OpenMP deadlocks for long running jobs

mriedman · ‎03-13-2017

We observe deadlocks of long running OpenMP jobs with different executables built with ifort15. Reproduction of the issue typically takes >12 hours running with 12 threads on a Haswell platform.

In all cases the master thread deadlocks at an OpenMP PARALLEL directive in the inner iteration loop of a BiCGStab solver. That loop has 5 parallel blocks featuring sum and max reductions. We have several variants of that solver and the issue reproduces with either one. When the deadlock occurs the solver has done a total of >100 million iterations which translates to almost a billion thread forks and joins.

Has anybody come across a similar issue ? Any hints for further toubleshooting are appreciated.

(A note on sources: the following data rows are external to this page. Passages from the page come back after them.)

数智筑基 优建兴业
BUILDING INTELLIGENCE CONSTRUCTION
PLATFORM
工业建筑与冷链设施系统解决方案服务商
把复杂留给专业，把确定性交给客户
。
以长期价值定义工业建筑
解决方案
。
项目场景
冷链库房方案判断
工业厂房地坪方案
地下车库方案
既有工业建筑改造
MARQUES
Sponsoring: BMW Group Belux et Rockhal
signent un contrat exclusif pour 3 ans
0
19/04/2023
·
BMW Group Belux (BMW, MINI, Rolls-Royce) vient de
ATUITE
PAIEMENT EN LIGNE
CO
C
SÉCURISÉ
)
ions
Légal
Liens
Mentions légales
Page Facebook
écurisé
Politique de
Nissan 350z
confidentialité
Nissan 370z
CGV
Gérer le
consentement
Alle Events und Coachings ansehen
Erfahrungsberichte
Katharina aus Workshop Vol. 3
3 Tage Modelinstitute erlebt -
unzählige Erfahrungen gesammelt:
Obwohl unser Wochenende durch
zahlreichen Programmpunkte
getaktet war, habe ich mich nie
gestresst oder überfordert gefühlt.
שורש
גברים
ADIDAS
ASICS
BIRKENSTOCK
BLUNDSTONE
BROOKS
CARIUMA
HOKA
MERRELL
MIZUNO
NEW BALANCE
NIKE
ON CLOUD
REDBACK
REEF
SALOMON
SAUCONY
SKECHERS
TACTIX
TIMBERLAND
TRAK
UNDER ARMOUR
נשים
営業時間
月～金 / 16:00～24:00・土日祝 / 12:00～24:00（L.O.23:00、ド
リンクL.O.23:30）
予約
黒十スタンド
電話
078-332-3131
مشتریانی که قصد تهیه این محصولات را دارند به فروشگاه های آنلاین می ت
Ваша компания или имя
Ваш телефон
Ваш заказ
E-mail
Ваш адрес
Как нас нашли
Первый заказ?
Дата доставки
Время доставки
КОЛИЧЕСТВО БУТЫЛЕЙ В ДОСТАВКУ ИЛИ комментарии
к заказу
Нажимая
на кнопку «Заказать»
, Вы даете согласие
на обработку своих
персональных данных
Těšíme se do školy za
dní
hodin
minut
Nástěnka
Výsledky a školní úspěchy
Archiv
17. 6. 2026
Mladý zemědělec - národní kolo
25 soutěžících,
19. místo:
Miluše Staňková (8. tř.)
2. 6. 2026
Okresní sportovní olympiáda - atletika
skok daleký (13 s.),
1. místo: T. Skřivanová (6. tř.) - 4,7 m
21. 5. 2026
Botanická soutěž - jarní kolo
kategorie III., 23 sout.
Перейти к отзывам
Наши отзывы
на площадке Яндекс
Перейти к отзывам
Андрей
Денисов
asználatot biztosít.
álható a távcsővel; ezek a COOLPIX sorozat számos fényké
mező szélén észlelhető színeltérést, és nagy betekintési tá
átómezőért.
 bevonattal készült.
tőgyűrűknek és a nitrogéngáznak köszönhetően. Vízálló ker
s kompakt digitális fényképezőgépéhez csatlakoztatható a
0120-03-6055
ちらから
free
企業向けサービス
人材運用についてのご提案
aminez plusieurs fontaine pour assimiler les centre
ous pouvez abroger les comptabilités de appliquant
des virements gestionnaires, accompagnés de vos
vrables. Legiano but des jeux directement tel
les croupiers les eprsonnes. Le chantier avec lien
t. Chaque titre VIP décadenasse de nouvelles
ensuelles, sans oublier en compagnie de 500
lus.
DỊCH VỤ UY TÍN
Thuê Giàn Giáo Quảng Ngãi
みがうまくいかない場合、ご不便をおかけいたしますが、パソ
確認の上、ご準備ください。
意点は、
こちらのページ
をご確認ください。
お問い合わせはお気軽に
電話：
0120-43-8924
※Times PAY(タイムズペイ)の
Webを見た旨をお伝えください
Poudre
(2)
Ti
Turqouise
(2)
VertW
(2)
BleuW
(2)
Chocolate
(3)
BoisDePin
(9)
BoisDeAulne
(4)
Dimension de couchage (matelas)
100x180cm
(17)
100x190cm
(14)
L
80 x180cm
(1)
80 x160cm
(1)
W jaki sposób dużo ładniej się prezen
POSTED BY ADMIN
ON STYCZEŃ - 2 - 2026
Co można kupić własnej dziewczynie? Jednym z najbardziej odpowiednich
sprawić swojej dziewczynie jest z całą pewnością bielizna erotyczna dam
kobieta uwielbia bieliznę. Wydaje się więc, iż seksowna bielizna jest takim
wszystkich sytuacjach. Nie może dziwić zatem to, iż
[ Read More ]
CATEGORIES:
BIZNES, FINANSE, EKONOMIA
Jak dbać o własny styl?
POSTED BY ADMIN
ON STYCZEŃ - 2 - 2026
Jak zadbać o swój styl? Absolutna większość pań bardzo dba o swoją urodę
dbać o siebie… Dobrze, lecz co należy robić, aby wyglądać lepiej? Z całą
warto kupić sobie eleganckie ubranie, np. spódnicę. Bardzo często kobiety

Master thread stack trace:

     pthread_cond_wait,                                          FP=7ffc465e2c80
     __kmp_suspend_64,                                           FP=7ffc465e2de0
     _Z26__kmp_hyper_barrier_gather12barrier_typeP8kmp_infoiiPFvPvS2_ES2_, FP=7ffc465e2f10
     _Z18__kmp_join_barrieri,                                    FP=7ffc465e2fd0
     __kmp_internal_join,                                        FP=7ffc465e2ff0
     __kmp_join_call,                                            FP=7ffc465e3040
     __kmpc_fork_call,                                           FP=7ffc465e3130
     bicgstab_solv`bicgstab_solv_all,                            FP=7ffc466f1490

Worker threads stack trace:

     pthread_cond_wait,                                          FP=2b15bc3fe770
     __kmp_suspend_64,                                           FP=2b15bc3fe8d0
     _Z26__kmp_hyper_barrier_gather12barrier_typeP8kmp_infoiiPFvPvS2_ES2_, FP=2b15bc3fea00
     _Z18__kmp_join_barrieri,                                    FP=2b15bc3feac0
     __kmp_launch_thread,                                        FP=2b15bc3feb00
     _Z19__kmp_launch_workerPv,                                  FP=2b15bc3fecd0
     start_thread,                                               FP=2b15bc3fed70
     __clone,                                                    FP=2b15bc3fed78

jimdempseyatthecove · ‎03-13-2017

Have you tried a newer version than V15?

Also, on some of the older versions of pthread, in non-OpenMP multi-threaded programming environments, I've experience a similar situation where the application hung in pthread_cond_wait, and where inspection with the debugger, the condition was satisfied. IOW an apparent race condition (small window) between one thread entering pthread_cond_wait and a different thread signaling the condition. i.e. iif the signal occurs within a small window near the time a different thread enters pthread_cond_wait, then the thread issuing the wait will miss seeing the event. My solution in the code I produced was to replace pthread_cond_wait with pthread_cond_timedwait, then if timeout occurred use alternate means to determine if condition was met. This is not possible for you to implement, however, if your system has an older version of pthread (or Intel Fortran runtime library with pthread), upgrading may resolve the issue.

Jim Dempsey

mriedman · ‎03-13-2017

Thanks, Jim, I will try ifort17 and possibly play with -qopenmp-lib as well. Testing on RHEL7 actually gives me a rather new libpthread.

If the issue is a race condition then it could theoretically show up at any time, not just after >12 hours runtime. That's why I also imagine some kind of resource exhaustion or integer overflow issue.

Michael

jimdempseyatthecove · ‎03-13-2017

When I saw the missed signal situation, this was observed only during a stress test on my machine on overnight runs. Several hours of expressly trying to force the error to occur. This was several years ago, I cannot say if the error was corrected (my code still has the pthread_cond_timedwait). My analysis of the situation was that the race condition occurs at the confluence (near simultaneous occurrence) of the call to pthread_cond_wait and pthread_cond_signal.

Try placing this untested code at the end of the parallel section(s) that experience the hang.

static int delayShared = 0; // must be visible to all threads of team
...
int delay = __sync_fetch_and_add(&delayShared, 1);
if(delay) usleep(delay);
__sync_fetch_and_add(&delayShared, -1);

The above code isn't quite built proof. A better solution would be to use RDTSC and assure that threads distance their exits by a us or so.

This kind of hack should not be required. However, if the fix works, you can get on with your daily business.

Jim Dempsey

mriedman · ‎03-20-2017

The resolution is to use ifort16 for linking. I did not bother to rebuild entirely, the relink is sufficient. The job terminated normally after 55 hours.